Do families provide dowry for the bride in Belarus?
There was something like that in our country in the past and that’s why, they’d prepare the brides’ appliances in advance; the bride’s parents would sew mattresses and bed sheets and purchase home and kitchen appliances for the future family. But nowadays, things have changed a lot and so has the people’s approach toward the traditions.
How effective has your husband’s political career been on raising your children?
Not so much. When my husband began his political service, our children were old enough.
You and Mr. Ambassador have been to different countries. Which mission did appeal to you the most?
It wasn’t quite like that. My husband was on missions to the UN and OCSE for years which were non- family missions. As a result, we were mostly waiting for him at home.
When was your first child born? Is there any specific ritual for when a baby is born?
Our eldest daughter is named Kseniya and is 34 years old. Our son, Anton is 25 years old. Perhaps like every other place, girls are gifted in pink and boys in blue. And some time from the moment the baby’s born, they baptize him at a church and their close relatives and friends are invited.
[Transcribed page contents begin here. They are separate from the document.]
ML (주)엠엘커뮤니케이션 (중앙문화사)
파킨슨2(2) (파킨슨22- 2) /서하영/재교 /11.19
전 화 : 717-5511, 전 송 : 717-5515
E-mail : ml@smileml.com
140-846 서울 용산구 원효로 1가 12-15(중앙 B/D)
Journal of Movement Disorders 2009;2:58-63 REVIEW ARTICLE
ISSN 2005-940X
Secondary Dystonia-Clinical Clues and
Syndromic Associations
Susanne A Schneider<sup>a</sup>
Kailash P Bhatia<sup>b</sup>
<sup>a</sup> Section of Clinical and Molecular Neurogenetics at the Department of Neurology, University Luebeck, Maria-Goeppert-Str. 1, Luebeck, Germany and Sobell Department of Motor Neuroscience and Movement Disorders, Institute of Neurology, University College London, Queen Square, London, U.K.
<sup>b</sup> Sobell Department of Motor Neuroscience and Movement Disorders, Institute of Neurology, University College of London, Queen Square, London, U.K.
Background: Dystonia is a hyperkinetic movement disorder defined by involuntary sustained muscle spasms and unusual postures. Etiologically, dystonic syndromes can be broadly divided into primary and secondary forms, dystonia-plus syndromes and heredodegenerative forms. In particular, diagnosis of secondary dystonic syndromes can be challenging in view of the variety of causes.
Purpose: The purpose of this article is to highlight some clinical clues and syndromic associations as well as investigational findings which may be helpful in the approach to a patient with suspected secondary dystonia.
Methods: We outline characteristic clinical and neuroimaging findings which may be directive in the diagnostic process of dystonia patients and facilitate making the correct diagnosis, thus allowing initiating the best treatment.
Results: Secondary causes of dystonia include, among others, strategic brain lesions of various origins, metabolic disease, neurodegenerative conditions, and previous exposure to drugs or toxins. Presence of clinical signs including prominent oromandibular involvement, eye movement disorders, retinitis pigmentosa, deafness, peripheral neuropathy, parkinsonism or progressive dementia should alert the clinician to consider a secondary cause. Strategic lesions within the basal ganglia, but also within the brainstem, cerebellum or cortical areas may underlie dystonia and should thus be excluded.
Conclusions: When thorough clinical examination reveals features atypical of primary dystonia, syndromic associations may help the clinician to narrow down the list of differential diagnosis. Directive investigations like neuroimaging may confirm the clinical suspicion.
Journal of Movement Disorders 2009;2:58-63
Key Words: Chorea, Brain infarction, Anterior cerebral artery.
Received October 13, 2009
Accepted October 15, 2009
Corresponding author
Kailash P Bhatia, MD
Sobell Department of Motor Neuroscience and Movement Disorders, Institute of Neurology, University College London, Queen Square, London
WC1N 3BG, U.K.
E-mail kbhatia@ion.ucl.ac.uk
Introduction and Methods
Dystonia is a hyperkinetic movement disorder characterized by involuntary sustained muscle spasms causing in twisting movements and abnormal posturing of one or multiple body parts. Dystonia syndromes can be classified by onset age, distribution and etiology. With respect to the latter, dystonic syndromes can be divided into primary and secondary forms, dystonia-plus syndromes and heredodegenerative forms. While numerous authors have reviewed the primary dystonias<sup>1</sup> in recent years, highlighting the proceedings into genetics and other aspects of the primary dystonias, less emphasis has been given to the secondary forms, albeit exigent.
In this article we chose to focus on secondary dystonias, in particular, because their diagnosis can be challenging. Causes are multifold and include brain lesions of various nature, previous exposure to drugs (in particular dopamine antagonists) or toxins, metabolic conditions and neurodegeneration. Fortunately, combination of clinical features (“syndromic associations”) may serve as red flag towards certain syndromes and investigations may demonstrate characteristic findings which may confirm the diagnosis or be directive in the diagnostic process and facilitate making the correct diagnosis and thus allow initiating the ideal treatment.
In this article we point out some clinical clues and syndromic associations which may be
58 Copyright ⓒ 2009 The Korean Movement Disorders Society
Please tell us a brief overview about the national and religious events that are generally celebrated in Belarus.
Of the national events celebrated in Belarus, there are some international ones such as January 1, the New Year; March 8, the International Women’s Day; May 1, the International Labors’ Day; and some occasions left to us from the Soviet era like February 23, the Day of Fatherland Defenders; May 9, the Victory Day; June 3, the Independent Day of Belarus; and November 7, the Anniversary of the October Revolution. Given the fact that in Belarus, two schools of Christianity are officially recognized on the state level, both Catholic and Orthodox ceremonies are celebrated. Therefore we celebrate the birthday of Christ twice, once on January 7 and once on December 25; Easter and Radonista. On Easter, we color eggs, bake a special cookie named Koulich (Easter Cake) and sweet cheese paste. On Radonista, there’s a tradition to pay tribute to the dead and clean their tombstones.
Given your sociable spirit, how successful have you been in interacting with the Iranian people?
I learn the rich Iranian history and culture with all my heart. First, I take part in cultural events like Nowrooz, Yalda Night, Last Wednesday of the Year, and then, I enthusiastically go on touristic visits all over the country; thus far, I have been to Ahvaz, Shiraz, Yazd, Esfahan and Kashan. Of course, I understand there’s still a long way from seeing all of Iran, and if I get a chance, I’ll certainly look for new travelling experiences.
In your opinion, which Iranian dish is closer in taste to the Belarus cuisine?
I could say dairies, bread and sweets, lamb kebab and foods with rice on the side.
Which Iranian food do you cook well?
I think when it comes to traditional foods, only those who have been raised with them, can cook them the best. In our country, men often make kebab and lamb meat; but I’d say my vegetable rice and fried vegetable kookoo (round mixes of vegetable fried in a pan) are actually nice.
How different are Belarusian and Iranian cuisines?
Foods and ingredients in Belarus, just like every other country, are affected by the climate and cultural aspects. Due to the geographical position of Belarus, our local meals have been under the influence of various cultures, like Orthodox in the east, Catholic in the West, Baltic in the north and Muslim in the south.
It’s quite natural for the Belarusians to eat potato instead of rice. We use as much potato in Belarus as Iranians eat bread here. In fact, our potato acts like bread for us. That exactly why most of the national and traditional meals in Belarus are made of potato in various forms. First come the foods made of potato such as draniki, kliotski, kaldoony, zapekanka, babki, dracheni, fried potato with meat, mushrooms, etc. The environmental circumstances in Belarus have led us to use mushrooms, wild berries, fish and different vegetables in Belarusian dishes.
But time is changing anyways and so will the habits and tastes. That is why it’s no surprise if a Belarusian prefers Mediterranean, Japanese, Italian, German, French or Iranian cuisines.